■ Texte de l'exercice:
******************************

En somme, les technologies mobiles constituent une nouvelle écologie culturelle des média à travers leurs messages sociaux, leurs expositions publiques et leur mode (fashion) ; il faut saisir les processus existentiels sur le plan de la psychologie au-delà d’une simple interprétation fonctionnelle vis-à-vis d'elles. Les média mobiles sont étroitement liés à la perception de l'individu, au comportement et à l'organisation sociale qui recouvrent les questions de la distance, du pouvoir, du statut et de l'identité sociaux.

Après avoir saisi des dimensions socioculturelles inscrites dans cet objet, je tenterai de faire quelques observations sur la nature des nouveaux rapports entre le corps humain et cet objet mobile. Cette convivialité de la technologie mobile et du corps humain signifie que la technologie devient une partie de notre corps. Il convient donc d'observer cet objet autant d'un point de vue de la gestualité inscrite en lui-même, que de son design et de son ergonomie. Une autre remarque sur la limite de ce travail doit être soulignée : les technologies mobiles é voluent à une vitesse telle qu’il est tr è s difficile de se maintenir à la pointe du progr è s. Il n’est m ê me pas é vident de pouvoir, plus simplement, se tenir au courant des derni è res nouveaut é s.

 

II. Les aspects culturels des téléphones portables

1. Les traits médiatiques

J'aimerais d'abord évoquer quelques traits de cet objet d'un point de vue des propriétés médiatiques. Je me permets de les énumérer très brièvement: 1) immédiateté qui implique le contact immédiat accompagné par l'interaction des voix humaines ; 2) la possibilité d’atteindre partout qui rend la communication possible en dépassant les limites du temps et de l'espace ; 3) la mobilité qui est le plus pertinent trait par rapport aux autres médias. Cette caractéristique représente un courant culturel du nomadisme caractéristique de la société postmoderne ; 4) la portabilité ; 5) la possibilité de s'en vêtir (wearability) ; 6) la possibilité de garder à la main (handiness) ;7) la multimédialité (le syncrétisme médiatique) attestée dans une convergence des différentes fonctions du SMS à la t é l é vision mobile via la caméra numérique ; 8) l'individualité qui renforce l'individualisme et la privatisation du comportement humain

Je ne parlerai pas de ces aspects en détail mais j'aimerais simplement dire quelques mots sur les phénomènes saillants de cette nouvelle technologie. En premier lieu, il convient de souligner une tension entre l'accessibilité en général et l'assymétrie en réalité dans les pratiques concrètes de la communication. Les pratiques communicationnelles des téléphones portables sont assez similaires à la guerre de la guérilla. Il est difficile de découvrir une cohérence dans l‘attente et les pratiques des usagers des portables. Les enquêtes récentes montrent une auto-contradiction. On constate simultanément un désir de l'omnipotence de la performance de cet objet magique et un refus de l'accessibilité réciproque par un numéro secret et par la canalisation. Cette évolution de l'usage stratégique a produit une croissance des rapports de la communication assymétrique dans un contexte autant privé que professionnel. En deuxième lieu, on découvre une logique du contact permanent qui correspond à la logique sociale de la technologie de la communication. Cette image forte du contact permanent est une image de la communication pure: elle reflète et idéalise un désir de partager l'esprit de l'autre. (1)

******************************

■ Données:
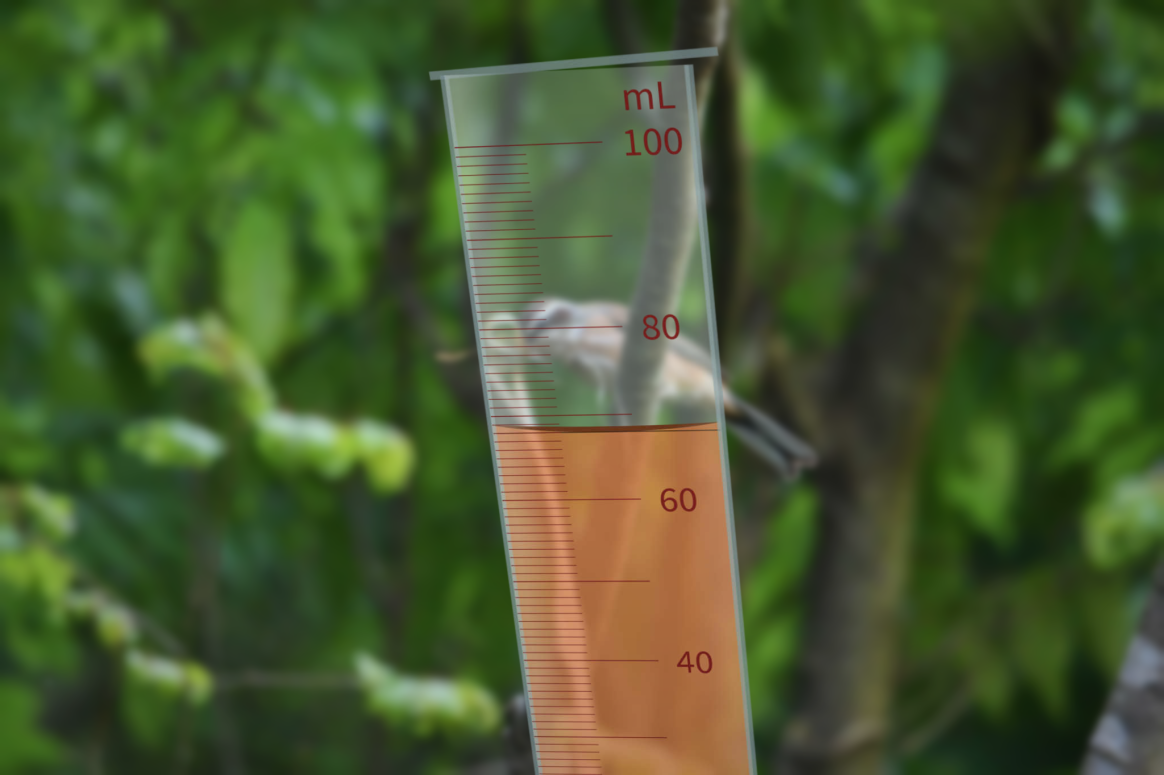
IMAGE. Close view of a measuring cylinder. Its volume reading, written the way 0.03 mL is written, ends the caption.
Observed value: 68 mL
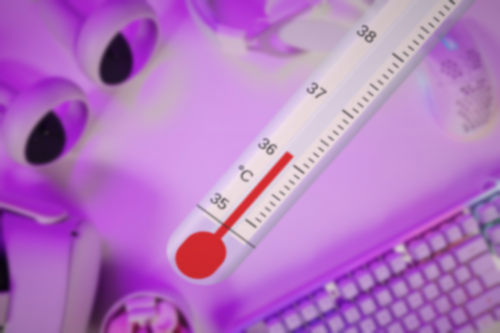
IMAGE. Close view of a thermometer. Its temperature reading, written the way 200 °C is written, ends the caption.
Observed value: 36.1 °C
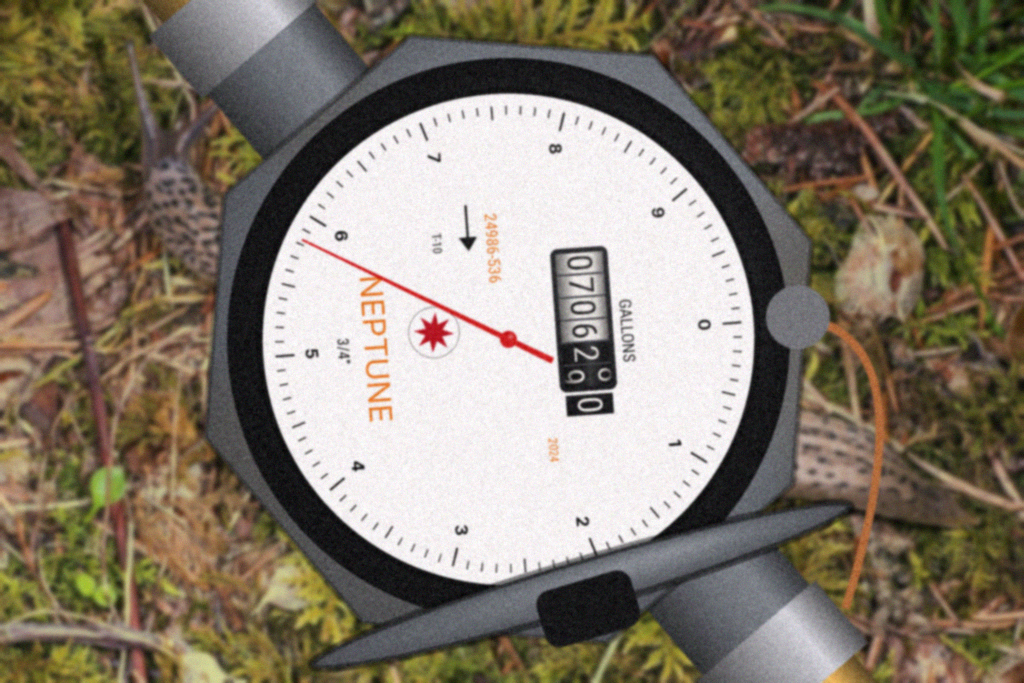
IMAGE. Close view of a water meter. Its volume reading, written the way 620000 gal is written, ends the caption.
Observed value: 706285.8 gal
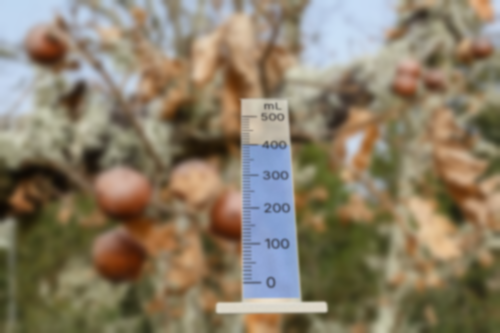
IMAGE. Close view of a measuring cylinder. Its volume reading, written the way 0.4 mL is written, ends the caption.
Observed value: 400 mL
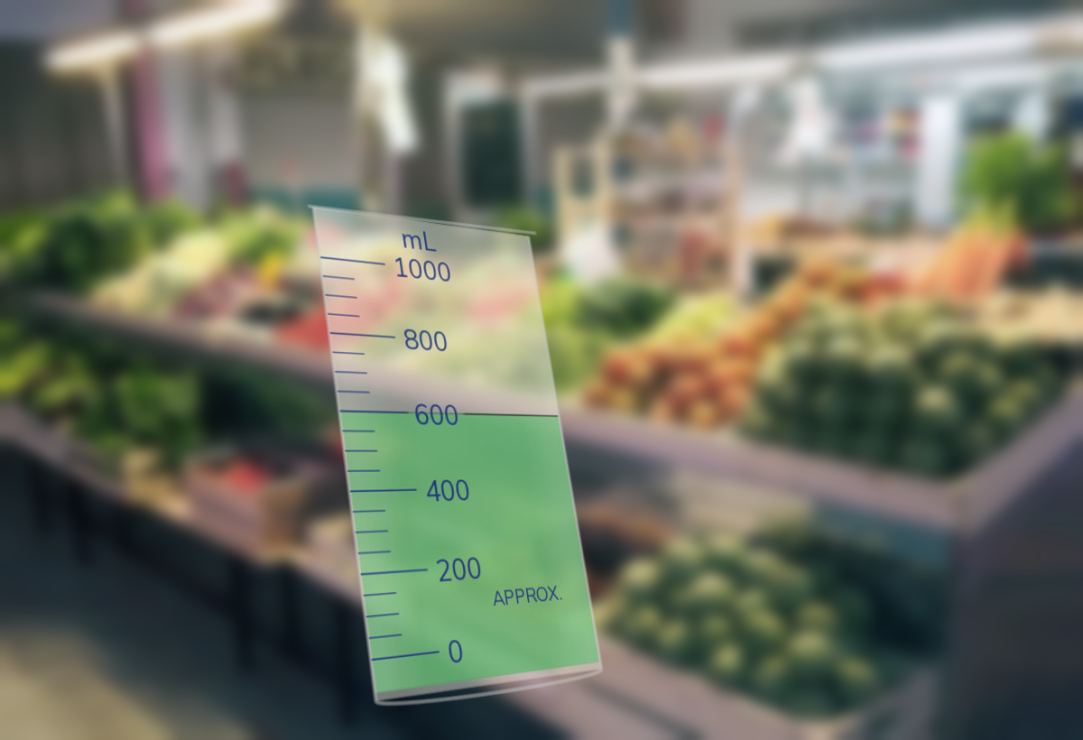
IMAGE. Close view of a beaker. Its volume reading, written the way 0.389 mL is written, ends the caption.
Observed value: 600 mL
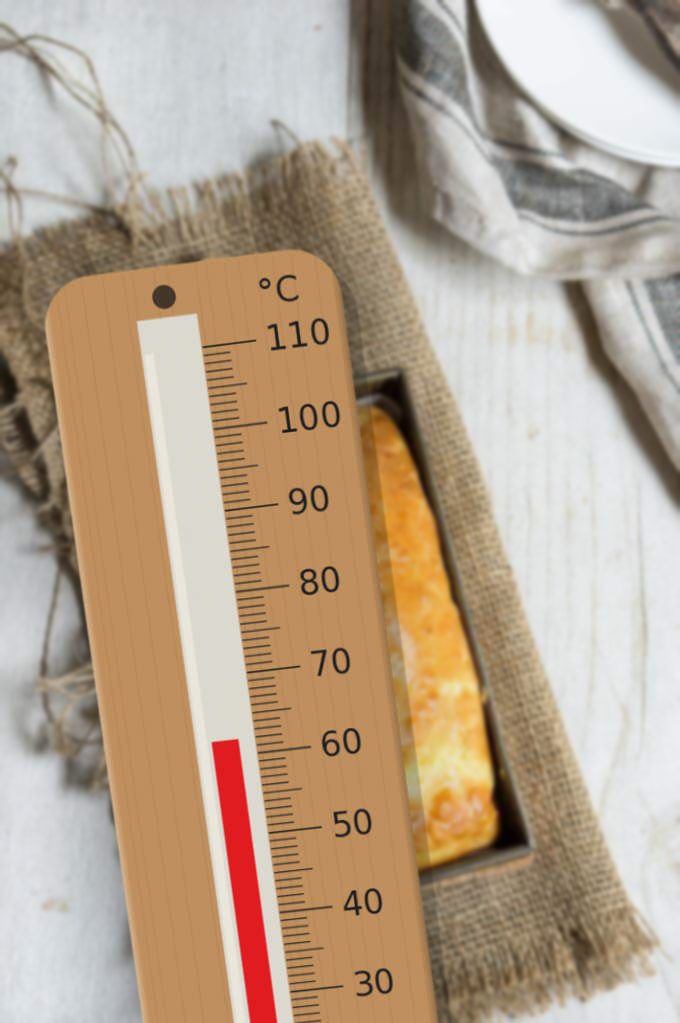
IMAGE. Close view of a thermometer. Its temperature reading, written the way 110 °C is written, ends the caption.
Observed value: 62 °C
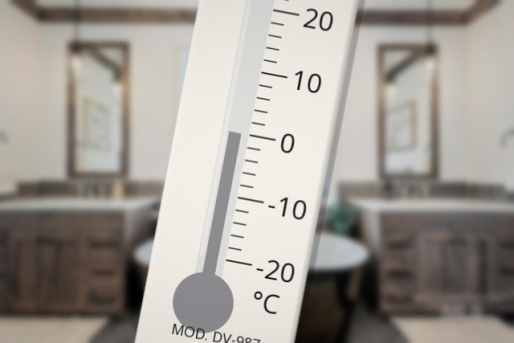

******************************

■ Consigne 1:
Résumez en deux phrases le texte sur les téléphones portables.
■ Consigne 2:
Recopiez le passage du texte sur les téléphones portables qui va de « En somme, les » à « de l'identité sociaux. », ces deux bornes comprises.

■ Corrigé détaillé 1:
Les technologies mobiles forment une nouvelle écologie culturelle des médias, étroitement liée à la perception de l'individu, au comportement et à l'organisation sociale, et le texte se propose d'observer les nouveaux rapports entre le corps humain et cet objet mobile. Après avoir énuméré les traits médiatiques du téléphone portable, comme l'immédiateté, la mobilité ou la multimédialité, il souligne une tension entre l'accessibilité générale et l'asymétrie des pratiques concrètes de communication, ainsi qu'une logique du contact permanent.

■ Corrigé détaillé 2:
En somme, les technologies mobiles constituent une nouvelle écologie culturelle des média à travers leurs messages sociaux, leurs expositions publiques et leur mode (fashion) ; il faut saisir les processus existentiels sur le plan de la psychologie au-delà d’une simple interprétation fonctionnelle vis-à-vis d'elles. Les média mobiles sont étroitement liés à la perception de l'individu, au comportement et à l'organisation sociale qui recouvrent les questions de la distance, du pouvoir, du statut et de l'identité sociaux.